Mỹ handed him the note four days after their near kiss. It was the first time she had seen him since then. He had struggled to look up at her when she brought him his coffee. When she brought him his bill, she also left her letter. She had gone into the kitchen to retrieve an order for another customer and when she returned, Edward was gone. In place of the letter was money for his coffee. That was the last trace of Edward Mỹ had. That, and her memory of him.
Even when Mỹ heard her mom crying herself to sleep for several nights after it was obvious Edward was no longer in-country. Even when her mom began moving through each day with despairing eyes, their nightly nine-minute ritual ceased because Linh no longer held a hopeful spirit. Even as Mỹ held her dying mother’s hand as Linh prepared to take her final breaths and leave this Earthly plane, saying to Mỹ Con xinh đẹp của Mẹ, đó luôn là con. My beautiful child, it has always been you.

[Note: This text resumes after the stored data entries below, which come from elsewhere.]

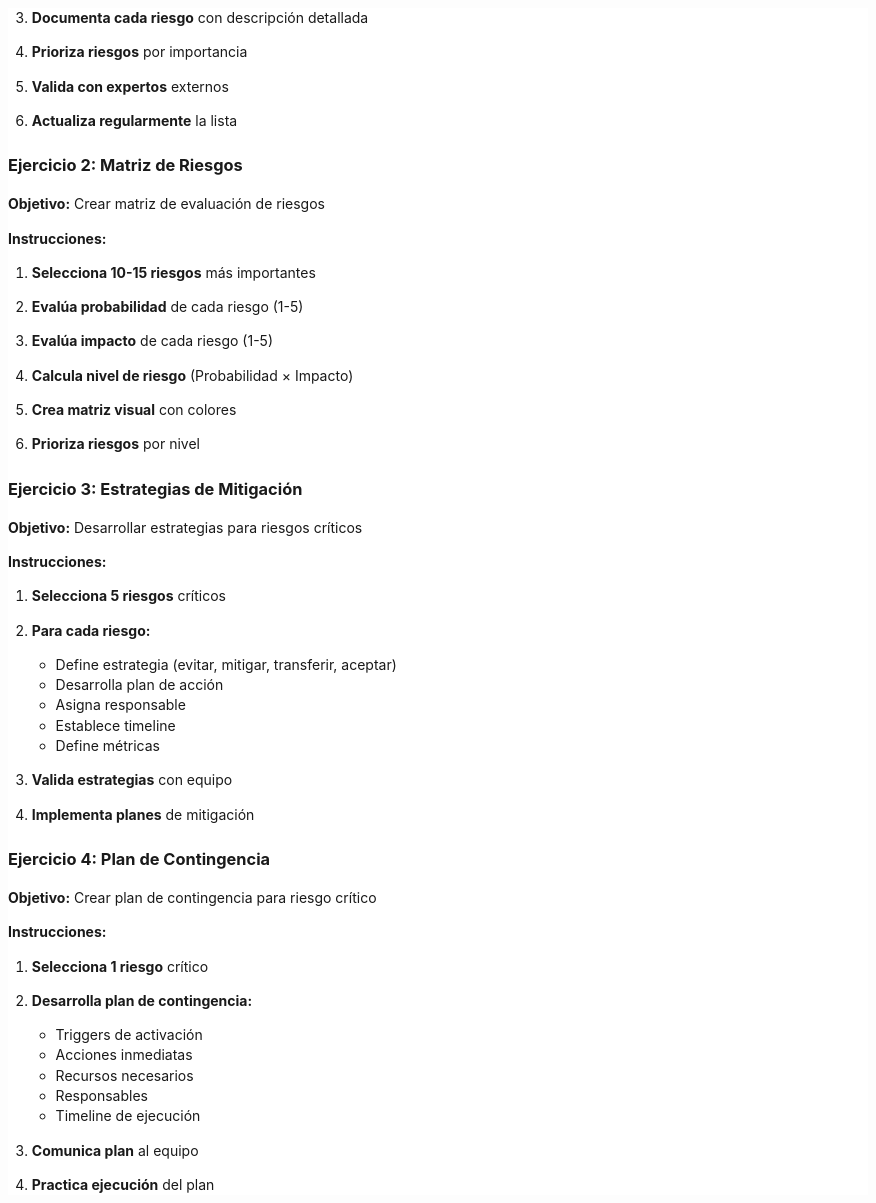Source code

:3. **Documenta cada riesgo** con descripción detallada

4. **Prioriza riesgos** por importancia

5. **Valida con expertos** externos

6. **Actualiza regularmente** la lista

### Ejercicio 2: Matriz de Riesgos
**Objetivo:** Crear matriz de evaluación de riesgos

**Instrucciones:**
1. **Selecciona 10-15 riesgos** más importantes

2. **Evalúa probabilidad** de cada riesgo (1-5)

3. **Evalúa impacto** de cada riesgo (1-5)

4. **Calcula nivel de riesgo** (Probabilidad × Impacto)

5. **Crea matriz visual** con colores

6. **Prioriza riesgos** por nivel

### Ejercicio 3: Estrategias de Mitigación
**Objetivo:** Desarrollar estrategias para riesgos críticos

**Instrucciones:**
1. **Selecciona 5 riesgos** críticos

2. **Para cada riesgo:**
   - Define estrategia (evitar, mitigar, transferir, aceptar)
   - Desarrolla plan de acción
   - Asigna responsable
   - Establece timeline
   - Define métricas

3. **Valida estrategias** con equipo

4. **Implementa planes** de mitigación

### Ejercicio 4: Plan de Contingencia
**Objetivo:** Crear plan de contingencia para riesgo crítico

**Instrucciones:**
1. **Selecciona 1 riesgo** crítico

2. **Desarrolla plan de contingencia:**
   - Triggers de activación
   - Acciones inmediatas
   - Recursos necesarios
   - Responsables
   - Timeline de ejecución

3. **Comunica plan** al equipo

4. **Practica ejecución** del plan
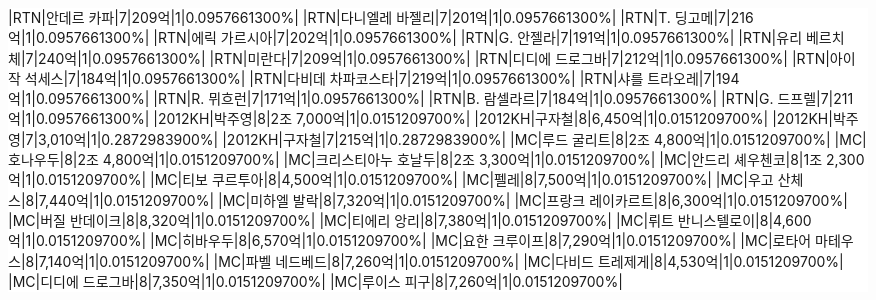 |RTN|안데르 카파|7|209억|1|0.0957661300%|
|RTN|다니엘레 바젤리|7|201억|1|0.0957661300%|
|RTN|T. 딩고메|7|216억|1|0.0957661300%|
|RTN|에릭 가르시아|7|202억|1|0.0957661300%|
|RTN|G. 안젤라|7|191억|1|0.0957661300%|
|RTN|유리 베르치체|7|240억|1|0.0957661300%|
|RTN|미란다|7|209억|1|0.0957661300%|
|RTN|디디에 드로그바|7|212억|1|0.0957661300%|
|RTN|아이작 석세스|7|184억|1|0.0957661300%|
|RTN|다비데 차파코스타|7|219억|1|0.0957661300%|
|RTN|샤를 트라오레|7|194억|1|0.0957661300%|
|RTN|R. 뮈흐런|7|171억|1|0.0957661300%|
|RTN|B. 람셀라르|7|184억|1|0.0957661300%|
|RTN|G. 드프렐|7|211억|1|0.0957661300%|
|2012KH|박주영|8|2조 7,000억|1|0.0151209700%|
|2012KH|구자철|8|6,450억|1|0.0151209700%|
|2012KH|박주영|7|3,010억|1|0.2872983900%|
|2012KH|구자철|7|215억|1|0.2872983900%|
|MC|루드 굴리트|8|2조 4,800억|1|0.0151209700%|
|MC|호나우두|8|2조 4,800억|1|0.0151209700%|
|MC|크리스티아누 호날두|8|2조 3,300억|1|0.0151209700%|
|MC|안드리 셰우첸코|8|1조 2,300억|1|0.0151209700%|
|MC|티보 쿠르투아|8|4,500억|1|0.0151209700%|
|MC|펠레|8|7,500억|1|0.0151209700%|
|MC|우고 산체스|8|7,440억|1|0.0151209700%|
|MC|미하엘 발락|8|7,320억|1|0.0151209700%|
|MC|프랑크 레이카르트|8|6,300억|1|0.0151209700%|
|MC|버질 반데이크|8|8,320억|1|0.0151209700%|
|MC|티에리 앙리|8|7,380억|1|0.0151209700%|
|MC|뤼트 반니스텔로이|8|4,600억|1|0.0151209700%|
|MC|히바우두|8|6,570억|1|0.0151209700%|
|MC|요한 크루이프|8|7,290억|1|0.0151209700%|
|MC|로타어 마테우스|8|7,140억|1|0.0151209700%|
|MC|파벨 네드베드|8|7,260억|1|0.0151209700%|
|MC|다비드 트레제게|8|4,530억|1|0.0151209700%|
|MC|디디에 드로그바|8|7,350억|1|0.0151209700%|
|MC|루이스 피구|8|7,260억|1|0.0151209700%|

“Every day since you were born, I have cried, not wanting the day to come when I would need to let you go.”
“I am sorry my beautiful child, please forgive me. For it is only now that I see when I lost half of my heart, I lived my greatest fear as my reality that I was destined to lose my whole heart. Fate wished to be kind to me instead, and I was not able to see.”
My beautiful. Until this last breath, you, I love.”
Even when Mỹ conceived a child who would make her a mother for the first time from the body of a man who did not have Mỹ ‘s permission to enter hers.
Through all of her grief, sorrow, and shame, Mỹ always knew she chose well staying in Vietnam.